▶ _RECORD EXTRACTS_:
-*-

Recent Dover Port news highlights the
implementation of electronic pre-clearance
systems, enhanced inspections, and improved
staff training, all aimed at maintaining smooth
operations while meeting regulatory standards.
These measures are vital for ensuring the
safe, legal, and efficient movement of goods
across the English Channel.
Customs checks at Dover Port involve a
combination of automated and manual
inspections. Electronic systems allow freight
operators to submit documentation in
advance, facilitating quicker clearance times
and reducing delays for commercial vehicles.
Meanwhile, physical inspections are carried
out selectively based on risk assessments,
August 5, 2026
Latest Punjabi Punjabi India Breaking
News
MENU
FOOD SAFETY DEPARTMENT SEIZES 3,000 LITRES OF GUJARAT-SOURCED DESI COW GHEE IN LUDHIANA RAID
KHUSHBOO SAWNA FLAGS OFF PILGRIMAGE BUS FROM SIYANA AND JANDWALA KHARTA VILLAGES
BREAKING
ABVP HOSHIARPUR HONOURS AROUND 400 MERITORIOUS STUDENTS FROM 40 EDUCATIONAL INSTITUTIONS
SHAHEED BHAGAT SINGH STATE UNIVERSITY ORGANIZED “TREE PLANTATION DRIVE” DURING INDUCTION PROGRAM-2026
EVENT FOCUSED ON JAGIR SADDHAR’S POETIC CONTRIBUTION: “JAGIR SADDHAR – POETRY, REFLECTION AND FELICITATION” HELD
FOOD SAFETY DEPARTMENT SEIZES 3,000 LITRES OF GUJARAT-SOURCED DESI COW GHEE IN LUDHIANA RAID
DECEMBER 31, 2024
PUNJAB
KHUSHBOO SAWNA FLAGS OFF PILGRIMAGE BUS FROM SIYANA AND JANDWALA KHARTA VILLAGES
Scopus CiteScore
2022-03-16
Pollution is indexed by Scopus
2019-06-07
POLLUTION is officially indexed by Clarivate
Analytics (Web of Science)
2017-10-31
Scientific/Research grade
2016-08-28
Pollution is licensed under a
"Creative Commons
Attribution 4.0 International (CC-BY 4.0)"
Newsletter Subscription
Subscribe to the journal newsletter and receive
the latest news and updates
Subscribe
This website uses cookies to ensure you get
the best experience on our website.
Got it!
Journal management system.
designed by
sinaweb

-*-

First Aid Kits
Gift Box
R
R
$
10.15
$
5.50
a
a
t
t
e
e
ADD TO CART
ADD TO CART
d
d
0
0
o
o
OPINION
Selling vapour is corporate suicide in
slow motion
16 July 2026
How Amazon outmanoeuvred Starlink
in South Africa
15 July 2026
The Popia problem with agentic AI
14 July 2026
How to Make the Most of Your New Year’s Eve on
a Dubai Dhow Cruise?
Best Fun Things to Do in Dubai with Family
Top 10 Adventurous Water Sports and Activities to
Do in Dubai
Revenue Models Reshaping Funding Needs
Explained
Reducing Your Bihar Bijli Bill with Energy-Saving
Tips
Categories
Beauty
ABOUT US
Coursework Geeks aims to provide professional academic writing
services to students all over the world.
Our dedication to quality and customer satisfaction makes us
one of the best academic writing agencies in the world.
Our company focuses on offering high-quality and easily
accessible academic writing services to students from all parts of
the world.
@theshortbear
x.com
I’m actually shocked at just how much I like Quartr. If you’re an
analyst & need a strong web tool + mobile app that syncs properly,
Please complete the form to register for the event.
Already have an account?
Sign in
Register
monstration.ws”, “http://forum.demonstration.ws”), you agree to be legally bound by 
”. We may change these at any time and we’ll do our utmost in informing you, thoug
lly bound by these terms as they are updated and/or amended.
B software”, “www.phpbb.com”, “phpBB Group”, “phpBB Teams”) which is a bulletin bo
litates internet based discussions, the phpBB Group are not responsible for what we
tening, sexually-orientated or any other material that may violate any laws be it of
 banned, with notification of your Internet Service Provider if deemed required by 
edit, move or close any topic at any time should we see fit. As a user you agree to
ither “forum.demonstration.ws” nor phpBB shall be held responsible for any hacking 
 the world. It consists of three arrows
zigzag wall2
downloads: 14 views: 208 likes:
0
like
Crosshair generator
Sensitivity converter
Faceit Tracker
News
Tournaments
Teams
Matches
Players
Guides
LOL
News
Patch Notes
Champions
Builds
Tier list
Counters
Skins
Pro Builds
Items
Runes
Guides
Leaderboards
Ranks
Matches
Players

-*-

▶ _EXERCISE REQUIREMENTS_: Change every occurrence of "academic writing" to "scholarly writing" in the items, working only between the lines holding "First Aid Kits" and "legally bound by", inclusive. Return those lines alone, with everything else left unchanged.

▶ _TASK RESPONSE_:
First Aid Kits
Gift Box
R
R
$
10.15
$
5.50
a
a
t
t
e
e
ADD TO CART
ADD TO CART
d
d
0
0
o
o
OPINION
Selling vapour is corporate suicide in
slow motion
16 July 2026
How Amazon outmanoeuvred Starlink
in South Africa
15 July 2026
The Popia problem with agentic AI
14 July 2026
How to Make the Most of Your New Year’s Eve on
a Dubai Dhow Cruise?
Best Fun Things to Do in Dubai with Family
Top 10 Adventurous Water Sports and Activities to
Do in Dubai
Revenue Models Reshaping Funding Needs
Explained
Reducing Your Bihar Bijli Bill with Energy-Saving
Tips
Categories
Beauty
ABOUT US
Coursework Geeks aims to provide professional scholarly writing
services to students all over the world.
Our dedication to quality and customer satisfaction makes us
one of the best scholarly writing agencies in the world.
Our company focuses on offering high-quality and easily
accessible scholarly writing services to students from all parts of
the world.
@theshortbear
x.com
I’m actually shocked at just how much I like Quartr. If you’re an
analyst & need a strong web tool + mobile app that syncs properly,
Please complete the form to register for the event.
Already have an account?
Sign in
Register
monstration.ws”, “http://forum.demonstration.ws”), you agree to be legally bound by 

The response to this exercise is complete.